Após denúncias, o Ministério Público Federal deu início a uma ação judicial que questiona a completa ausência de justificativa para licenciar portos sem o licenciamento da hidrovia. O Estado, por sua vez, alega que paralisar o licenciamento vai contra o "direito ao desenvolvimento” e o “interesse público”. “É necessário uma redefinição do que é interesse público. Trata-se de impactos em um bioma que é considerado patrimônio da humanidade. Ou seja, a hidrovia não se resume a um contexto estadual de perdas e ganhos, mas implica em uma análise de risco e deve necessariamente levar em conta todos os aspectos singulares do bioma Pantanal”, defenderam.
Para Miraci Pereira da Silva, agricultura no assentamento Roseli Nunes e representante da Associação Regional de Produtores Agroecológicos (ARPA), o Pantanal está em perigo e as queimadas que assolaram o bioma em 2020 precisam ser lembradas como um alerta. Ela denunciou a contaminação das águas e da terra pelo veneno despejado nas lavouras do agronegócio, e o agravamento da seca.
“Uma pessoa em Mato Grosso consome 17 litros de veneno por ano, agrotóxicos proibidos em países da Europa. O nosso planeta está em chamas. Em 2020, tivemos mais de 40% do nosso bioma devastado e sentimos até hoje o desespero da natureza para se recuperar. O rio Paraguai é o rio mais importante do Pantanal, é essencial para a vida de mais de 120 milhões de pessoas no Brasil, Bolívia, Paraguai e Argentina. Em 2021, o rio Paraguai sofreu a sua seca mais longa em cerca de 120 anos. Foi possível atravessar o rio andando a pé”, afirmou Miraci.
“Mas o nosso povo resiste, plantando diversidade. Nós temos a agroecologia como instrumento de luta e de modo de vida. Nós não usamos veneno, nós lutamos pela soberania alimentar. Agroecologia é a nossa salvação. Ou plantamos sem veneno ou matamos a nação”, complementou.
Retrocessos na Lei do Pantanal
A bióloga Girlene Ramos e a representante do Observatório Ambiental de Mato Grosso (Observa-MT) Edilene Fernandes, falaram sobre as alterações da “Lei do Pantanal” na ALMT por meio da aprovação do PL 561/2022, proposto pela Comissão do Meio Ambiente.
“Nós entendemos que a Lei poderia garantir o respeito à biodiversidade desde que o estado cumprisse a sua função de fiscalizar a garantir as condições para que pantaneiros produzissem. Já o projeto aprovado esconde o interesse de grandes empresários e governantes em promover empreendimentos que desmatam o Pantanal. O projeto tramitou de forma muito acelerada, pegou carona em outro projeto que já existia, sem transparência do processo. Cometeram um erro gravíssimo de não realizar consulta prévia de indígenas, quilombolas, pescadores e ribeirinhos que vivem no território”, denunciou Girlene Ramos.

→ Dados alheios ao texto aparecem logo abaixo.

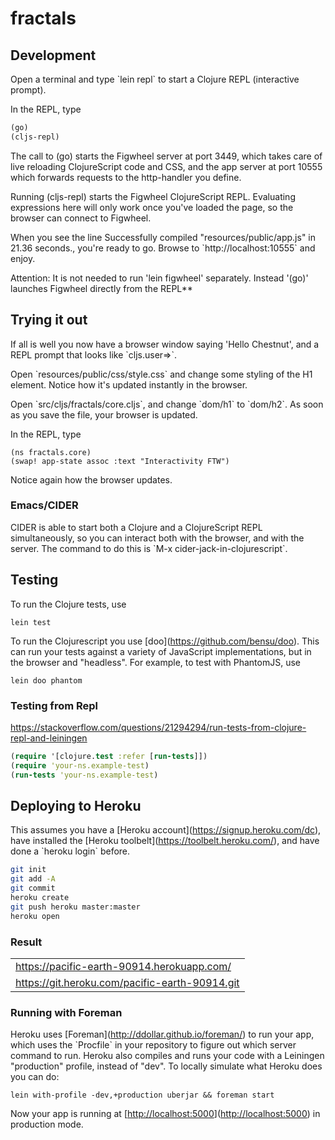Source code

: * fractals
** Development

Open a terminal and type `lein repl` to start a Clojure REPL
(interactive prompt).

In the REPL, type
#+BEGIN_SRC clojure
(go)
(cljs-repl)
#+END_SRC


The call to (go) starts the Figwheel server at port 3449, which takes care of
live reloading ClojureScript code and CSS, and the app server at port 10555
which forwards requests to the http-handler you define.

Running (cljs-repl) starts the Figwheel ClojureScript REPL. Evaluating
expressions here will only work once you've loaded the page, so the browser can
connect to Figwheel.

When you see the line Successfully compiled "resources/public/app.js" in 21.36
seconds., you're ready to go. Browse to `http://localhost:10555` and enjoy.

Attention: It is not needed to run 'lein figwheel' separately. Instead '(go)'
launches Figwheel directly from the REPL**

** Trying it out

If all is well you now have a browser window saying 'Hello Chestnut',
and a REPL prompt that looks like `cljs.user=>`.

Open `resources/public/css/style.css` and change some styling of the
H1 element. Notice how it's updated instantly in the browser.

Open `src/cljs/fractals/core.cljs`, and change `dom/h1` to
`dom/h2`. As soon as you save the file, your browser is updated.

In the REPL, type

#+BEGIN_SRC clojurescript
(ns fractals.core)
(swap! app-state assoc :text "Interactivity FTW")
#+END_SRC

Notice again how the browser updates.

*** Emacs/CIDER

CIDER is able to start both a Clojure and a ClojureScript REPL simultaneously,
so you can interact both with the browser, and with the server. The command to
do this is `M-x cider-jack-in-clojurescript`.

** Testing

To run the Clojure tests, use

#+BEGIN_SRC shell
lein test
#+END_SRC

To run the Clojurescript you use [doo](https://github.com/bensu/doo). This can
run your tests against a variety of JavaScript implementations, but in the
browser and "headless". For example, to test with PhantomJS, use

#+BEGIN_SRC shell
lein doo phantom
#+END_SRC

*** Testing from Repl
https://stackoverflow.com/questions/21294294/run-tests-from-clojure-repl-and-leiningen
#+BEGIN_SRC clojure
(require '[clojure.test :refer [run-tests]])
(require 'your-ns.example-test)
(run-tests 'your-ns.example-test)
#+END_SRC

** Deploying to Heroku

This assumes you have a
[Heroku account](https://signup.heroku.com/dc), have installed the
[Heroku toolbelt](https://toolbelt.heroku.com/), and have done a
`heroku login` before.

#+BEGIN_SRC sh
git init
git add -A
git commit
heroku create
git push heroku master:master
heroku open
#+END_SRC

*** Result
| https://pacific-earth-90914.herokuapp.com/     |
| https://git.heroku.com/pacific-earth-90914.git |


*** Running with Foreman

Heroku uses [Foreman](http://ddollar.github.io/foreman/) to run your
app, which uses the `Procfile` in your repository to figure out which
server command to run. Heroku also compiles and runs your code with a
Leiningen "production" profile, instead of "dev". To locally simulate
what Heroku does you can do:

#+BEGIN_SRC
lein with-profile -dev,+production uberjar && foreman start
#+END_SRC

Now your app is running at
[http://localhost:5000](http://localhost:5000) in production mode.

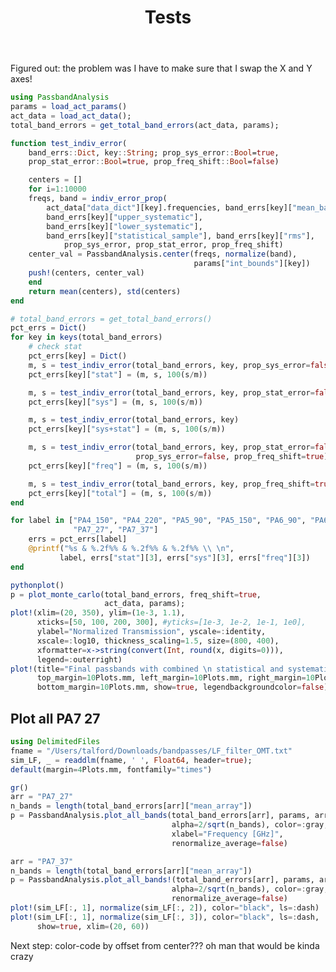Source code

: #+title: Tests

 Figured out: the problem was I have to make sure that I swap the X and Y axes!

#+BEGIN_SRC jupyter-julia
using PassbandAnalysis
params = load_act_params()
act_data = load_act_data();
total_band_errors = get_total_band_errors(act_data, params);
#+END_SRC

#+RESULTS:
: [36m[1m[ [22m[39m[36m[1mInfo: [22m[39mPrecompiling PassbandAnalysis [9bfe21a6-6ba2-48be-a33e-d5efdc5c8b1d]
: WARNING: using Plots.center in module PassbandAnalysis conflicts with an existing identifier.

#+BEGIN_SRC jupyter-julia
function test_indiv_error(
    band_errs::Dict, key::String; prop_sys_error::Bool=true,
    prop_stat_error::Bool=true, prop_freq_shift::Bool=false)

    centers = []
    for i=1:10000
    freqs, band = indiv_error_prop(
        act_data["data_dict"][key].frequencies, band_errs[key]["mean_band"],
        band_errs[key]["upper_systematic"],
        band_errs[key]["lower_systematic"],
        band_errs[key]["statistical_sample"], band_errs[key]["rms"],
            prop_sys_error, prop_stat_error, prop_freq_shift)
    center_val = PassbandAnalysis.center(freqs, normalize(band),
                                         params["int_bounds"][key])
    push!(centers, center_val)
    end
    return mean(centers), std(centers)
end

# total_band_errors = get_total_band_errors()
pct_errs = Dict()
for key in keys(total_band_errors)
    # check stat
    pct_errs[key] = Dict()
    m, s = test_indiv_error(total_band_errors, key, prop_sys_error=false)
    pct_errs[key]["stat"] = (m, s, 100(s/m))

    m, s = test_indiv_error(total_band_errors, key, prop_stat_error=false)
    pct_errs[key]["sys"] = (m, s, 100(s/m))

    m, s = test_indiv_error(total_band_errors, key)
    pct_errs[key]["sys+stat"] = (m, s, 100(s/m))

    m, s = test_indiv_error(total_band_errors, key, prop_stat_error=false,
                            prop_sys_error=false, prop_freq_shift=true)
    pct_errs[key]["freq"] = (m, s, 100(s/m))

    m, s = test_indiv_error(total_band_errors, key, prop_freq_shift=true)
    pct_errs[key]["total"] = (m, s, 100(s/m))
end

for label in ["PA4_150", "PA4_220", "PA5_90", "PA5_150", "PA6_90", "PA6_150",
              "PA7_27", "PA7_37"]
    errs = pct_errs[label]
    @printf("%s & %.2f%% & %.2f%% & %.2f%% \\ \n",
           label, errs["stat"][3], errs["sys"][3], errs["freq"][3])
end
#+END_SRC

#+RESULTS:
: PA4_150 & 0.08% & 0.12% & 0.78% \
: PA4_220 & 0.13% & 0.35% & 1.57% \
: PA5_90 & 0.14% & 0.05% & 0.98% \
: PA5_150 & 0.11% & 0.09% & 0.87% \
: PA6_90 & 0.23% & 0.07% & 1.20% \
: PA6_150 & 0.08% & 0.11% & 0.73% \
: PA7_27 & 0.17% & 0.00% & 1.03% \
: PA7_37 & 0.49% & 0.02% & 3.29% \

#+BEGIN_SRC jupyter-julia
pythonplot()
p = plot_monte_carlo(total_band_errors, freq_shift=true,
                     act_data, params);
plot!(xlim=(20, 350), ylim=(1e-3, 1.1),
      xticks=[50, 100, 200, 300], #yticks=[1e-3, 1e-2, 1e-1, 1e0],
      ylabel="Normalized Transmission", yscale=:identity,
      xscale=:log10, thickness_scaling=1.5, size=(800, 400),
      xformatter=x->string(convert(Int, round(x, digits=0))),
      legend=:outerright)
plot!(title="Final passbands with combined \n statistical and systematic errors",
      top_margin=10Plots.mm, left_margin=10Plots.mm, right_margin=10Plots.mm,
      bottom_margin=10Plots.mm, show=true, legendbackgroundcolor=false);
#+END_SRC

#+RESULTS:
[[file:./.ob-jupyter/fc15d86af7dace457f34cd97072436a9fe3f4e78.png]]

** Plot all PA7 27

#+BEGIN_SRC jupyter-julia
using DelimitedFiles
fname = "/Users/talford/Downloads/bandpasses/LF_filter_OMT.txt"
sim_LF, _ = readdlm(fname, ' ', Float64, header=true);
default(margin=4Plots.mm, fontfamily="times")

gr()
arr = "PA7_27"
n_bands = length(total_band_errors[arr]["mean_array"])
p = PassbandAnalysis.plot_all_bands(total_band_errors[arr], params, arr,
                                    alpha=2/sqrt(n_bands), color=:gray,
                                    xlabel="Frequency [GHz]",
                                    renormalize_average=false)

arr = "PA7_37"
n_bands = length(total_band_errors[arr]["mean_array"])
p = PassbandAnalysis.plot_all_bands!(total_band_errors[arr], params, arr,
                                    alpha=2/sqrt(n_bands), color=:gray,
                                    renormalize_average=false)
plot!(sim_LF[:, 1], normalize(sim_LF[:, 2]), color="black", ls=:dash)
plot!(sim_LF[:, 1], normalize(sim_LF[:, 3]), color="black", ls=:dash,
      show=true, xlim=(20, 60))
#+END_SRC

#+RESULTS:
[[file:./.ob-jupyter/1d2f0df7440f422a88b75de472681ae473394d25.svg]]

Next step: color-code by offset from center???
oh man that would be kinda crazy
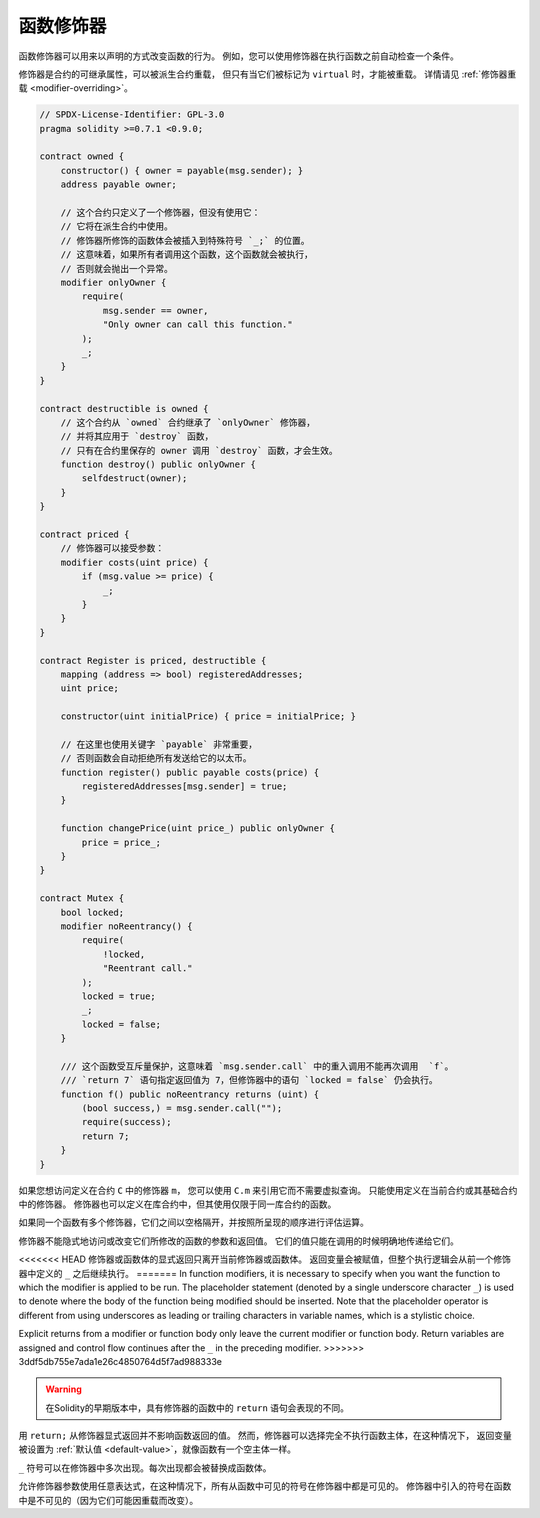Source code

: .. index:: ! function;modifier

.. _modifiers:

******************
函数修饰器
******************

函数修饰器可以用来以声明的方式改变函数的行为。
例如，您可以使用修饰器在执行函数之前自动检查一个条件。

修饰器是合约的可继承属性，可以被派生合约重载，
但只有当它们被标记为 ``virtual`` 时，才能被重载。
详情请见 :ref:`修饰器重载 <modifier-overriding>`。

.. code-block:: solidity

    // SPDX-License-Identifier: GPL-3.0
    pragma solidity >=0.7.1 <0.9.0;

    contract owned {
        constructor() { owner = payable(msg.sender); }
        address payable owner;

        // 这个合约只定义了一个修饰器，但没有使用它：
        // 它将在派生合约中使用。
        // 修饰器所修饰的函数体会被插入到特殊符号 `_;` 的位置。
        // 这意味着，如果所有者调用这个函数，这个函数就会被执行，
        // 否则就会抛出一个异常。
        modifier onlyOwner {
            require(
                msg.sender == owner,
                "Only owner can call this function."
            );
            _;
        }
    }

    contract destructible is owned {
        // 这个合约从 `owned` 合约继承了 `onlyOwner` 修饰器，
        // 并将其应用于 `destroy` 函数，
        // 只有在合约里保存的 owner 调用 `destroy` 函数，才会生效。
        function destroy() public onlyOwner {
            selfdestruct(owner);
        }
    }

    contract priced {
        // 修饰器可以接受参数：
        modifier costs(uint price) {
            if (msg.value >= price) {
                _;
            }
        }
    }

    contract Register is priced, destructible {
        mapping (address => bool) registeredAddresses;
        uint price;

        constructor(uint initialPrice) { price = initialPrice; }

        // 在这里也使用关键字 `payable` 非常重要，
        // 否则函数会自动拒绝所有发送给它的以太币。
        function register() public payable costs(price) {
            registeredAddresses[msg.sender] = true;
        }

        function changePrice(uint price_) public onlyOwner {
            price = price_;
        }
    }

    contract Mutex {
        bool locked;
        modifier noReentrancy() {
            require(
                !locked,
                "Reentrant call."
            );
            locked = true;
            _;
            locked = false;
        }

        /// 这个函数受互斥量保护，这意味着 `msg.sender.call` 中的重入调用不能再次调用  `f`。
        /// `return 7` 语句指定返回值为 7，但修饰器中的语句 `locked = false` 仍会执行。
        function f() public noReentrancy returns (uint) {
            (bool success,) = msg.sender.call("");
            require(success);
            return 7;
        }
    }

如果您想访问定义在合约 ``C`` 中的修饰器 ``m``，
您可以使用 ``C.m`` 来引用它而不需要虚拟查询。
只能使用定义在当前合约或其基础合约中的修饰器。
修饰器也可以定义在库合约中，但其使用仅限于同一库合约的函数。

如果同一个函数有多个修饰器，它们之间以空格隔开，并按照所呈现的顺序进行评估运算。

修饰器不能隐式地访问或改变它们所修改的函数的参数和返回值。
它们的值只能在调用的时候明确地传递给它们。

<<<<<<< HEAD
修饰器或函数体的显式返回只离开当前修饰器或函数体。
返回变量会被赋值，但整个执行逻辑会从前一个修饰器中定义的 ``_`` 之后继续执行。
=======
In function modifiers, it is necessary to specify when you want the function to which the modifier is
applied to be run. The placeholder statement (denoted by a single underscore character ``_``) is used to
denote where the body of the function being modified should be inserted. Note that the
placeholder operator is different from using underscores as leading or trailing characters in variable
names, which is a stylistic choice.

Explicit returns from a modifier or function body only leave the current
modifier or function body. Return variables are assigned and
control flow continues after the ``_`` in the preceding modifier.
>>>>>>> 3ddf5db755e7ada1e26c4850764d5f7ad988333e

.. warning::
    在Solidity的早期版本中，具有修饰器的函数中的 ``return`` 语句会表现的不同。

用 ``return;`` 从修饰器显式返回并不影响函数返回的值。
然而，修饰器可以选择完全不执行函数主体，在这种情况下，
返回变量被设置为 :ref:`默认值 <default-value>`，就像函数有一个空主体一样。

``_`` 符号可以在修饰器中多次出现。每次出现都会被替换成函数体。

允许修饰器参数使用任意表达式，在这种情况下，所有从函数中可见的符号在修饰器中都是可见的。
修饰器中引入的符号在函数中是不可见的（因为它们可能因重载而改变）。
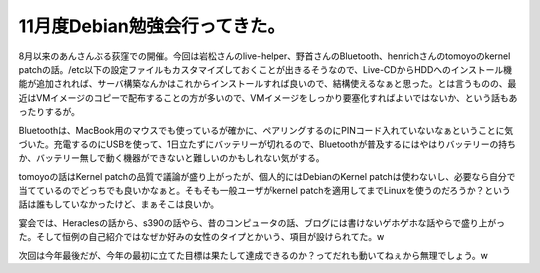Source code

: 11月度Debian勉強会行ってきた。
==============================

8月以来のあんさんぶる荻窪での開催。今回は岩松さんのlive-helper、野首さんのBluetooth、henrichさんのtomoyoのkernel patchの話。/etc以下の設定ファイルもカスタマイズしておくことが出きるそうなので、Live-CDからHDDへのインストール機能が追加されれば、サーバ構築なんかはこれからインストールすれば良いので、結構使えるなぁと思った。とは言うものの、最近はVMイメージのコピーで配布することの方が多いので、VMイメージをしっかり要塞化すればよいではないか、という話もあったりするが。

Bluetoothは、MacBook用のマウスでも使っているが確かに、ペアリングするのにPINコード入れていないなぁということに気づいた。充電するのにUSBを使って、1日立たずにバッテリーが切れるので、Bluetoothが普及するにはやはりバッテリーの持ちか、バッテリー無しで動く機器ができないと難しいのかもしれない気がする。

tomoyoの話はKernel patchの品質で議論が盛り上がったが、個人的にはDebianのKernel patchは使わないし、必要なら自分で当てているのでどっちでも良いかなぁと。そもそも一般ユーザがkernel patchを適用してまでLinuxを使うのだろうか？という話は誰もしていなかったけど、まぁそこは良いか。

宴会では、Heraclesの話から、s390の話やら、昔のコンピュータの話、ブログには書けないゲホゲホな話やらで盛り上がった。そして恒例の自己紹介ではなぜか好みの女性のタイプとかいう、項目が設けられてた。w

次回は今年最後だが、今年の最初に立てた目標は果たして達成できるのか？ってだれも動いてねぇから無理でしょう。w








.. author:: default
.. categories:: Debian
.. tags::
.. comments::
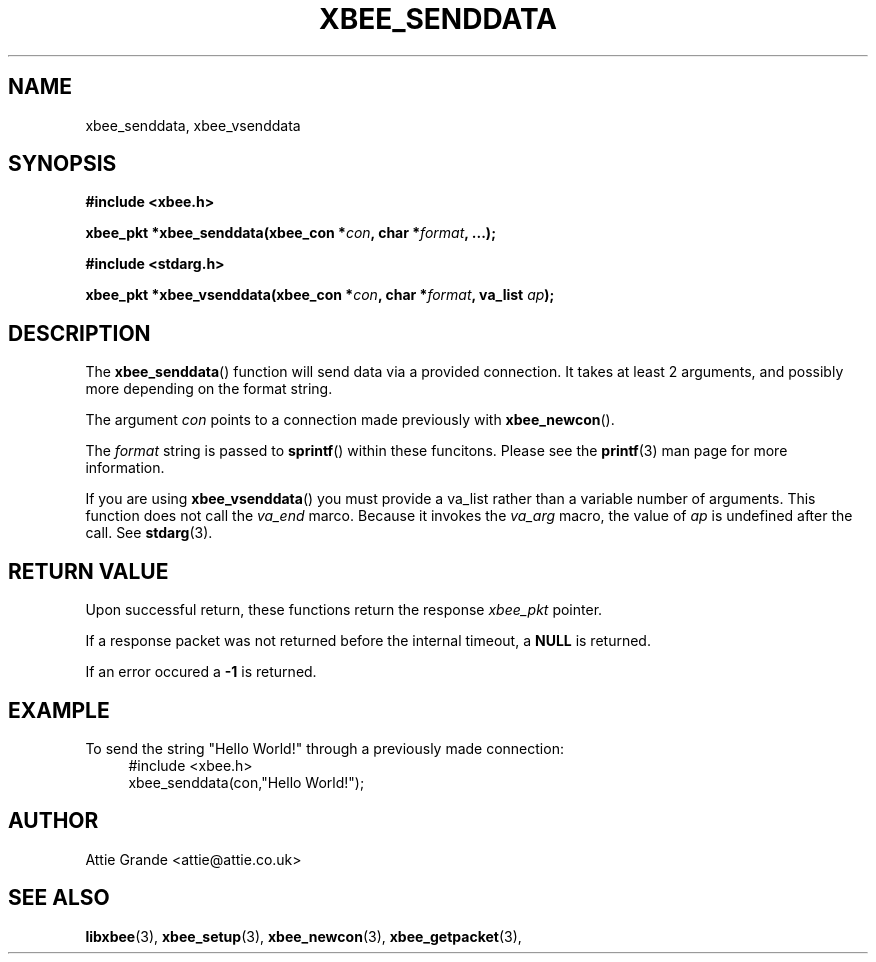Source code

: .\" libxbee - a C library to aid the use of Digi's Series 1 XBee modules
.\"           running in API mode (AP=2).
.\" 
.\" Copyright (C) 2009  Attie Grande (attie@attie.co.uk)
.\" 
.\" This program is free software: you can redistribute it and/or modify
.\" it under the terms of the GNU General Public License as published by
.\" the Free Software Foundation, either version 3 of the License, or
.\" (at your option) any later version.
.\" 
.\" This program is distributed in the hope that it will be useful,
.\" but WITHOUT ANY WARRANTY; without even the implied warranty of
.\" MERCHANTABILITY or FITNESS FOR A PARTICULAR PURPOSE.  See the
.\" GNU General Public License for more details.
.\" 
.\" You should have received a copy of the GNU General Public License
.\" along with this program.  If not, see <http://www.gnu.org/licenses/>.
.TH XBEE_SENDDATA 3  2009-11-01 "GNU" "Linux Programmer's Manual"
.SH NAME
xbee_senddata, xbee_vsenddata
.SH SYNOPSIS
.B #include <xbee.h>
.sp
.BI "xbee_pkt *xbee_senddata(xbee_con *" con ", char *" format ", ...);"
.sp
.B #include <stdarg.h>
.sp
.BI "xbee_pkt *xbee_vsenddata(xbee_con *" con ", char *" format ", va_list " ap ");
.ad b
.SH DESCRIPTION
The
.BR xbee_senddata ()
function will send data via a provided connection.
It takes at least 2 arguments, and possibly more depending on the format string.
.sp
The argument
.I con
points to a connection made previously with
.BR xbee_newcon ().
.sp
The
.I format
string is passed to
.BR sprintf ()
within these funcitons.
Please see the
.BR printf (3)
man page for more information.
.sp
If you are using
.BR xbee_vsenddata ()
you must provide a va_list rather than a variable number of arguments.
This function does not call the
.I va_end
marco. Because it invokes the
.I va_arg
macro, the value of
.I ap
is undefined after the call.
See
.BR stdarg (3).
.SH "RETURN VALUE"
Upon successful return, these functions return the response
.I xbee_pkt
pointer.
.sp
If a response packet was not returned before the internal timeout, a
.B NULL
is returned.
.sp
If an error occured a
.B -1
is returned.
.SH EXAMPLE
To send the string "Hello World!" through a previously made connection:
.in +4n
.nf
#include <xbee.h>
xbee_senddata(con,"Hello World!");
.fi
.in
.SH AUTHOR
Attie Grande <attie@attie.co.uk> 
.SH "SEE ALSO"
.BR libxbee (3),
.BR xbee_setup (3),
.BR xbee_newcon (3),
.BR xbee_getpacket (3),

Na votação, o deputado Lúdio Cabral apresentou 12 emendas ao projeto. As emendas aprovadas asseguraram a proibição de PCHs e plantação em larga escala na planície pantaneira. No entanto, a lei foi aprovada com a permissão de pecuária extensiva em áreas de preservação ambiental, pasto em 40% de propriedades e liberação do uso de agrotóxicos na região.
“A aprovação dessa lei é um claro exemplo de como a Assembleia tem tratado as populações em detrimento de um modelo único de produção. Para a mudança de legislação no país, existe uma constituição com regras claras que precisam ser respeitadas. Por isso, o Ministério Público Estadual entrou como uma ação direta de inconstitucionalidade para anulação da Lei que só renovou os bloqueios que já existiam e trouxe várias permissões lesivas ao bioma. Sem nenhum tipo de consulta, sem considerar os riscos previstos pela Embrapa e sem respeitar o Código Florestal”, destacou Edilene Fernandes.